フランシスが休みならペネロープも休みかもしれない…
「……」
ペネロープの脱いだ服を握り締めて叩いた手が気持ち悪い程感触が残っていた…握り締めた服がジンジンと手のひらが痛くなるのを思い出しフローラは手のひらを見ていた。
かすり傷が幾つもある手を見て騎士のカインが手当てをしてくれた。
授業が終わり昼休みになりアンと一緒に教室を出て廊下を歩いていた。
「フローラさん、ちょっといいか?」
担任の先生がフローラを呼び止め、フローラはアンにいつもの場所にいるようにと話しフローラは先生の側に立った。
「先生、お呼びでしょうか?」
「ああ…フランシスの事だが」
「フランシス君…ですか…」
フローラは、先生からフランシスの名前を出されドキッとした。
「…最近と言うか…フランシスが下級生と一緒に居るのを良く見ると数名の生徒から聞いたのだが…君達が婚約をしているのを私やクラスの生徒達も知っている…」
「……」
「教室では君達は変わらないのだが、昼休みや帰る時はフランシスはその下級生といつも一緒だと聞いた。今、君達二人がどうなっているのか皆心配をしている…フランシスに話しを聞こうとしたが今日から数日は休むと連絡があった。もし、悩み事があるなら先生が相談になろう」
フローラは、教室でフランシスと一緒にいても昼休みや帰りが別々になりフランシスがペネロープと一緒にいると皆も気になるだろう…フランシスが何人かの男子生徒から聞かれた事があったのは知っていたフローラにも聞いていた。

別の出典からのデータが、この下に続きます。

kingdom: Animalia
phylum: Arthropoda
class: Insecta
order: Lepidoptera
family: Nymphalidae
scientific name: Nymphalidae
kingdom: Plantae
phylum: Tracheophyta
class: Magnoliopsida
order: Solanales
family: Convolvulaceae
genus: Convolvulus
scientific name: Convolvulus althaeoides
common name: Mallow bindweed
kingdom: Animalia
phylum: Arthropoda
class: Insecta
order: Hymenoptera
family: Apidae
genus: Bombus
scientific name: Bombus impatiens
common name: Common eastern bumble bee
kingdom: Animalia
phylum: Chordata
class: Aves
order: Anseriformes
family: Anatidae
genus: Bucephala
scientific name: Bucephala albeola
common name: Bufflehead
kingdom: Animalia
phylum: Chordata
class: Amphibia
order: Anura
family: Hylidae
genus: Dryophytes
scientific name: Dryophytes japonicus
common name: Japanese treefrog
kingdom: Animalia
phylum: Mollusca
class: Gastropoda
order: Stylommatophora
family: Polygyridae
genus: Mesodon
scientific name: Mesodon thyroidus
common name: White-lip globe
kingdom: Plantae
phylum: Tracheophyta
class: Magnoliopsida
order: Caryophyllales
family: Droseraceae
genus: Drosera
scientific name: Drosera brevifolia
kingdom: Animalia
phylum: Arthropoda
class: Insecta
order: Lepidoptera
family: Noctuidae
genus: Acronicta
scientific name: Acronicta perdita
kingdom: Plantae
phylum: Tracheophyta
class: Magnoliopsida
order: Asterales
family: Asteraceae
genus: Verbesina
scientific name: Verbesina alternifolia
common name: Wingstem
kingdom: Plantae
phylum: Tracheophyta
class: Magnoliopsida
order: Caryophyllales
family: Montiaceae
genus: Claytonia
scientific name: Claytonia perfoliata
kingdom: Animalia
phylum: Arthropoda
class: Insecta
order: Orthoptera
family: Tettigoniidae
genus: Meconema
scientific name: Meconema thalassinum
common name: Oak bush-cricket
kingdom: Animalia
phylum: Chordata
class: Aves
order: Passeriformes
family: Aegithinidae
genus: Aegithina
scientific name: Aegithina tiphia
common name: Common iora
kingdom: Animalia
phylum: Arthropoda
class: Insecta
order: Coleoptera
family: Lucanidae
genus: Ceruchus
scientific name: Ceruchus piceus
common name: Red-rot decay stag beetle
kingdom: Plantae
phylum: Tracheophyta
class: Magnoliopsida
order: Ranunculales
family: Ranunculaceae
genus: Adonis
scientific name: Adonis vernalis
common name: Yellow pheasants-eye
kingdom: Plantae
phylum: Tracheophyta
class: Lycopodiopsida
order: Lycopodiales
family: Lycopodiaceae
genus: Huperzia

「知り合いの子だから」とフローラは男子生徒に話しをしたのを覚えている…でも生徒の中では、おかしいと思う生徒がいたようだった…それで先生に話しがあったのだとフローラは思った。
「…ありがとうございます…今は両親と相談中なんです…」
担任の先生はフローラの話しを聞き「そうか」と頷きいつでも相談になると言ってフローラの側を離れた。
「……学園では目立ち過ぎだよ…」フローラは、ボソッと声に出しアンがいる待ち合わせ場所へと歩いた。